Quoted passage:

----------------

Adam If you're aiming a film at like an adult audience, it's got to be above a certain rating.
Adam Whereas actually this this was never a family film at a push.
Chris
Adam But this was kind of designed because one thing they said about was by the time they did Ghostbusters 2.
Adam when they sort of realized that it was appealing to kids and there was a fan base.
Adam No one smokes.
Chris Right.
Lee Well, does that count?
Adam Well, yeah, I mean the amount everyone's got face on in this because but no one no one was thinking that was a, you know, people were smoking on the telly, no one considered that as a
Chris it's funny so they really didn't think they were aiming it at kids.
Adam Not particularly, even though they just were doing a comedy sort of,
Adam because it was like Dan Aykroyd wrote it and it was and how Bill Murray was well, Dan Aykroyd wrote the original script and he was writing it for so long that originally it was going to be him and John Belushi was going to be Venkman.
Chris Oh.
Adam Obviously like John Belushi died and while he was still writing Ghostbusters and and to his face, it's a pretty good fucking hit rate from Dan Aykroyd though.
Adam He's like, you've created all what the two things you've created are probably like certainly from a fancy dress point of view, iconic and like the Ghostbusters and the Blues Brothers.
Adam You know.
Chris I will admit here I've still never seen Blues Brothers.
Adam You can't have done.
Lee What?
Lee Hang on, wait, wait, wait, take that back a fucking step.
Lee You've never seen the Blues Brothers.
Chris No.
Adam Well, fair enough.
Lee It's oh, it's it is one of the only musicals that is absolutely.
Chris Not only will you sit through, you actually think is arguably one of the best films.
Lee Yeah, absolutely, 100%.
Adam It is a genuinely great film.
Adam And it and if you enjoyed this and but but then that has sort of like it certainly has more references in it than Ghostbusters does that makes it out as particularly an adult film.
Chris Yeah, I agree.

----------------

Information provided:

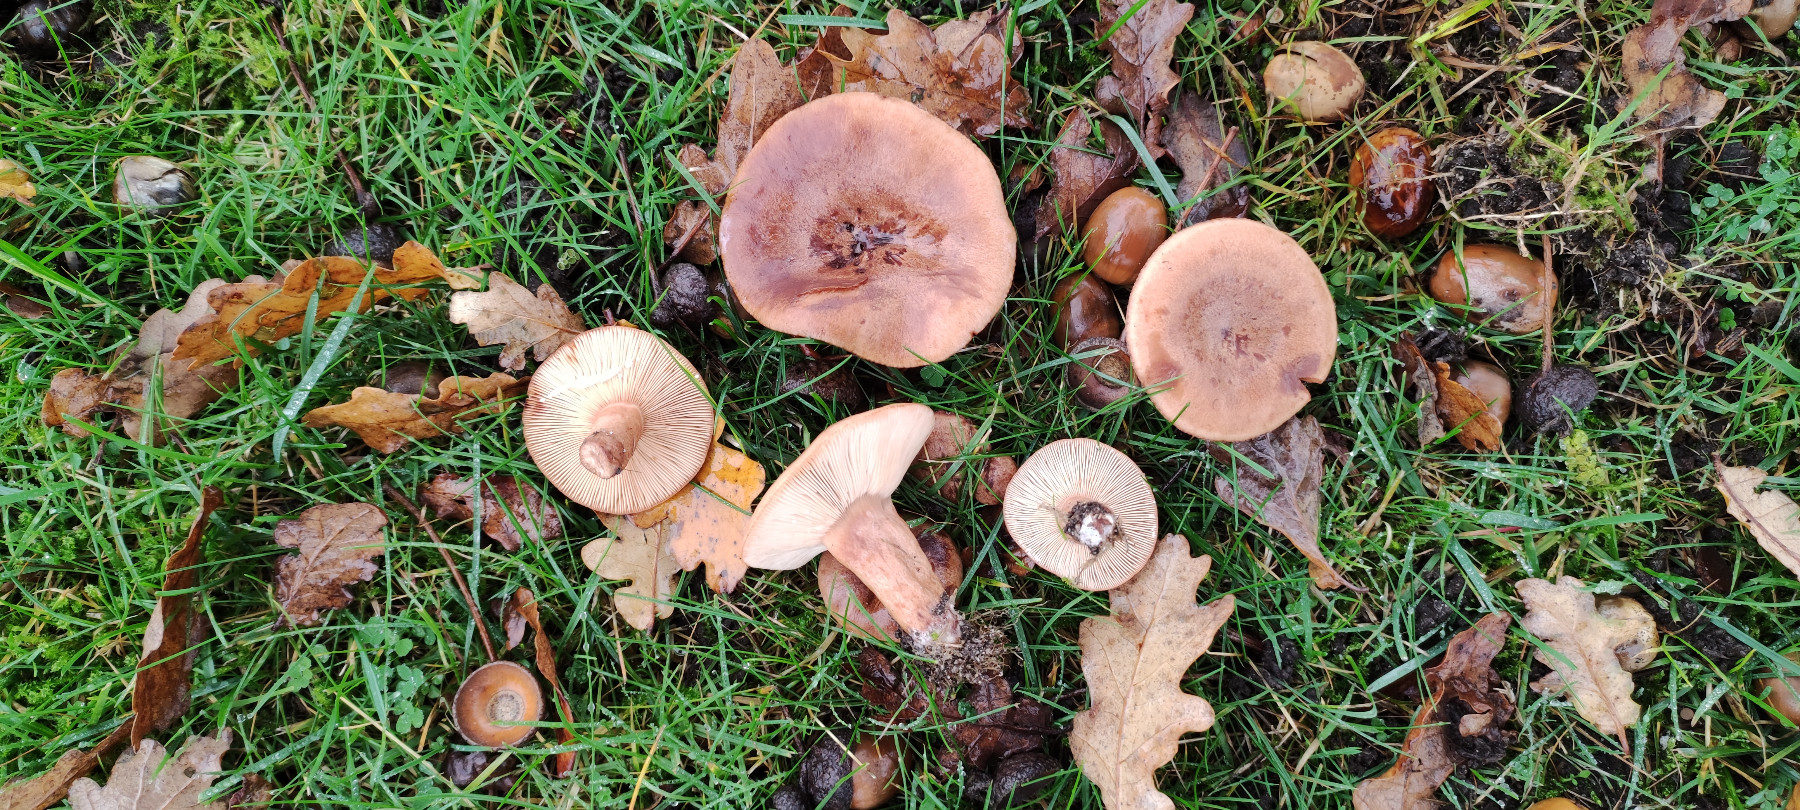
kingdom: Fungi
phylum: Basidiomycota
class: Agaricomycetes
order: Russulales
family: Russulaceae
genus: Lactarius
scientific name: Lactarius quietus
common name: ege-mælkehat
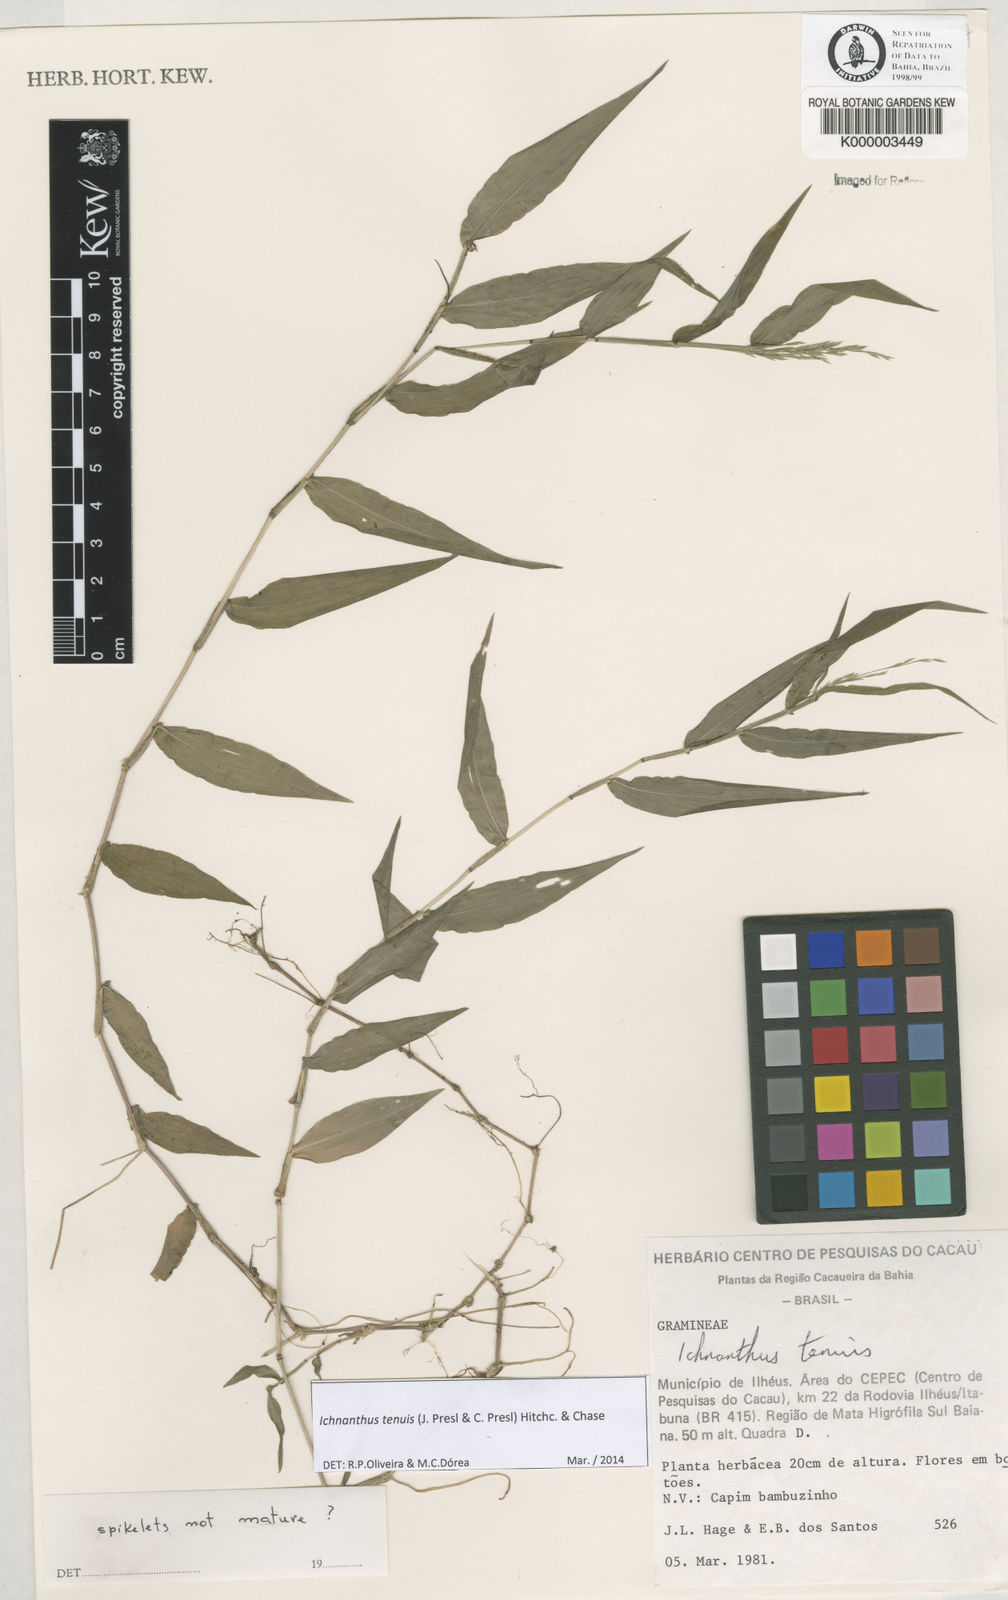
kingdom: Plantae
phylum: Tracheophyta
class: Liliopsida
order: Poales
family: Poaceae
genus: Ichnanthus
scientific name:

----------------

The request:
In the conversation about Ghostbusters, who was originally going to play Venkman?

Answer for the task:
John Belushi.